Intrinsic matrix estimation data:
╭──

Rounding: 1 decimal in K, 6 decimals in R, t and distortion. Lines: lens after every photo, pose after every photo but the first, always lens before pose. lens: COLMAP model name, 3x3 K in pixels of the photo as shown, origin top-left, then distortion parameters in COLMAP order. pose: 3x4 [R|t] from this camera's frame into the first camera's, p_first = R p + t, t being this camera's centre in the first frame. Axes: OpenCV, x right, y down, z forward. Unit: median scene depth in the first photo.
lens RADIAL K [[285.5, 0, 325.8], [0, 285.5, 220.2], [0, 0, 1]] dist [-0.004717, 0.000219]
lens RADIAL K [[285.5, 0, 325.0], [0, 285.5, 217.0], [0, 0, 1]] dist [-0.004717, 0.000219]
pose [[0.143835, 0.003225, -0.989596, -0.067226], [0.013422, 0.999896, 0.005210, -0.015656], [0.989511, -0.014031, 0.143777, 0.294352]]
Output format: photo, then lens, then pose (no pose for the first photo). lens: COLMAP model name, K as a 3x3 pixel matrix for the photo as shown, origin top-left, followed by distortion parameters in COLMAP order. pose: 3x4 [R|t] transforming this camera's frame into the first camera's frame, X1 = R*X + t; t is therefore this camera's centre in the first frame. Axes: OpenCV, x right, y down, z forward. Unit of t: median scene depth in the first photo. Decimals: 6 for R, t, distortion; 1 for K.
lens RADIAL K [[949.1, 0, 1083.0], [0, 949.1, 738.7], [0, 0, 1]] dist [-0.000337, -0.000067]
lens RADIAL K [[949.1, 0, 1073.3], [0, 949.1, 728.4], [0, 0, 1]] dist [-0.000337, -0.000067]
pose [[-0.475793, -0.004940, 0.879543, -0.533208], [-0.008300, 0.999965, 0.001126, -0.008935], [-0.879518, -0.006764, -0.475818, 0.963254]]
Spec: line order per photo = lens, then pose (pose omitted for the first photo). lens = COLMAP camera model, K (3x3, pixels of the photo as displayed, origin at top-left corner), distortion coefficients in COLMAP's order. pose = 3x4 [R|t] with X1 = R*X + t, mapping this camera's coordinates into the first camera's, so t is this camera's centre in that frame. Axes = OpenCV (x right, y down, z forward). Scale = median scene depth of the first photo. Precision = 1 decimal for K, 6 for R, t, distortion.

╰──

> THE PROBLEM
Every entry is to be printed exactly as given.

> TASK RESPONSE
Rounding: 1 decimal in K, 6 decimals in R, t and distortion. Lines: lens after every photo, pose after every photo but the first, always lens before pose. lens: COLMAP model name, 3x3 K in pixels of the photo as shown, origin top-left, then distortion parameters in COLMAP order. pose: 3x4 [R|t] from this camera's frame into the first camera's, p_first = R p + t, t being this camera's centre in the first frame. Axes: OpenCV, x right, y down, z forward. Unit: median scene depth in the first photo.
lens RADIAL K [[285.5, 0, 325.8], [0, 285.5, 220.2], [0, 0, 1]] dist [-0.004717, 0.000219]
lens RADIAL K [[285.5, 0, 325.0], [0, 285.5, 217.0], [0, 0, 1]] dist [-0.004717, 0.000219]
pose [[0.143835, 0.003225, -0.989596, -0.067226], [0.013422, 0.999896, 0.005210, -0.015656], [0.989511, -0.014031, 0.143777, 0.294352]]
Output format: photo, then lens, then pose (no pose for the first photo). lens: COLMAP model name, K as a 3x3 pixel matrix for the photo as shown, origin top-left, followed by distortion parameters in COLMAP order. pose: 3x4 [R|t] transforming this camera's frame into the first camera's frame, X1 = R*X + t; t is therefore this camera's centre in the first frame. Axes: OpenCV, x right, y down, z forward. Unit of t: median scene depth in the first photo. Decimals: 6 for R, t, distortion; 1 for K.
lens RADIAL K [[949.1, 0, 1083.0], [0, 949.1, 738.7], [0, 0, 1]] dist [-0.000337, -0.000067]
lens RADIAL K [[949.1, 0, 1073.3], [0, 949.1, 728.4], [0, 0, 1]] dist [-0.000337, -0.000067]
pose [[-0.475793, -0.004940, 0.879543, -0.533208], [-0.008300, 0.999965, 0.001126, -0.008935], [-0.879518, -0.006764, -0.475818, 0.963254]]
Spec: line order per photo = lens, then pose (pose omitted for the first photo). lens = COLMAP camera model, K (3x3, pixels of the photo as displayed, origin at top-left corner), distortion coefficients in COLMAP's order. pose = 3x4 [R|t] with X1 = R*X + t, mapping this camera's coordinates into the first camera's, so t is this camera's centre in that frame. Axes = OpenCV (x right, y down, z forward). Scale = median scene depth of the first photo. Precision = 1 decimal for K, 6 for R, t, distortion.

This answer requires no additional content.